With Managers, Major League Baseball Is Forward in Thinking but Backward in Hiring

by Michael Powell

OCT. 26, 2015

KANSAS CITY, Mo. — Last week, Jerry Dipoto, the new general manager of the Seattle Mariners, engaged in the time-honored practice of cashiering his team’s manager.

So Lloyd McClendon went tumbling out the door and Major League Baseball’s 30 teams were left with a single minority manager, Fredi Gonzalez of the Atlanta Braves. …

This is an industry sliding backward, its emergency brake not engaged. In 2002, and again in 2009, there were 10 black or Latino managers.

Now, just to repeat, there is one.

Ken Rosenthal wrote a thoughtful column the other day for Fox Sports, and suggested that some of this owed to the current front-office vogue for managers who have no experience whatsoever. The smart young men in the front office, so goes the thinking, desire managerial empty vessels into which they can pour their statistics and equations.

The new manager of the Mariners, Scott Servais, for instance, has not coached or managed at any level.

When Seattle got its first major league baseball team in 1969, the short-lived Seattle Pilots, the manager was a baseball lifer named Joe Schultz, who, according to Jim Bouton’s classic diary Ball Four, was definitely not a sabermetrician avant la lettre. Schultz’s tactical advice to his pitchers generally took the form of “Throw him low smoke and we’ll go pound some Budweiser.”

Since his big league career ended, Servais been a front-office executive with the Texas Rangers and California Angels.

In general, ballplayers aren’t as broke when they finally age out of playing baseball as they used to be, so the appeal of 9 hour bus rides between minor league burghs isn’t as great as it used to be. These days, the frequent flier executive lifestyle where you and your family live in a major league city and you jet around to oversee your franchise’s minor league operations is more appealing to the higher potential ex-ballplayers like Servais or Gabe Kapler who is being talked about for the Dodgers’ job.
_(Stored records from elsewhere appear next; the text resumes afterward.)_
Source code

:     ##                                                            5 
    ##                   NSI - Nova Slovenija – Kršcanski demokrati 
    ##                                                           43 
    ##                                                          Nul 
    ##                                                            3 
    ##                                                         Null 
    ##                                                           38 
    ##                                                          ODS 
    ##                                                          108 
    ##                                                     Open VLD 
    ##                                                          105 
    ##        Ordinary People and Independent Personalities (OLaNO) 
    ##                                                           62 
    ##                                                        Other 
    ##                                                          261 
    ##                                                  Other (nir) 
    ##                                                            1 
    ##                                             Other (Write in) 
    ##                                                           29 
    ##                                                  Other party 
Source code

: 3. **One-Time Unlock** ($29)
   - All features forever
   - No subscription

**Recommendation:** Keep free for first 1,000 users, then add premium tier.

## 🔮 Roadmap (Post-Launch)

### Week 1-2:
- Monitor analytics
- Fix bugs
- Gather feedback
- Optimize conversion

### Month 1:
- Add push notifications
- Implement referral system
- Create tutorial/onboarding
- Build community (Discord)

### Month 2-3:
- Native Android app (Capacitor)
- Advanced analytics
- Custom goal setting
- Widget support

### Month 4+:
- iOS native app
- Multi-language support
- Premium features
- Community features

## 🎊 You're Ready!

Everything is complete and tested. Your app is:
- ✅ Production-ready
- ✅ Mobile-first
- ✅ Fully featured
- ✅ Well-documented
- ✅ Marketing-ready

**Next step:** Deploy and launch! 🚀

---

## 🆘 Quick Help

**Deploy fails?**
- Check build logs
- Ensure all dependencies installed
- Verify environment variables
This hurts and devalues a longtime white veteran in the minors no less than a black or Latino candidate. Although it is worth noting that of the empty vessels so far chosen as managers, all are Caucasian.

Manfred was asked whether an “old boys’ club” in the front office might account for the lack of diversity. He smiled genially.

“There has been so much change in the general manager rank,” he said. “It’s hard to look at our group of general managers and talk about it as an old boy network because they ain’t very old.”

It also ain’t diverse.

It’s salutary that baseball’s front offices are throwing open doors to young men with excellent degrees. A change of the demographic guard can be refreshing. Based on their hiring record, however, this new guard is deeply inclined toward hiring people who look quite a bit like the faces they see in the mirror each morning.

General managers have gotten smarter over the decades, in part due to the moneyball trend, so they hire smarter managers.

In general, baseball statistics have become a kind of Safe Space for White Guys.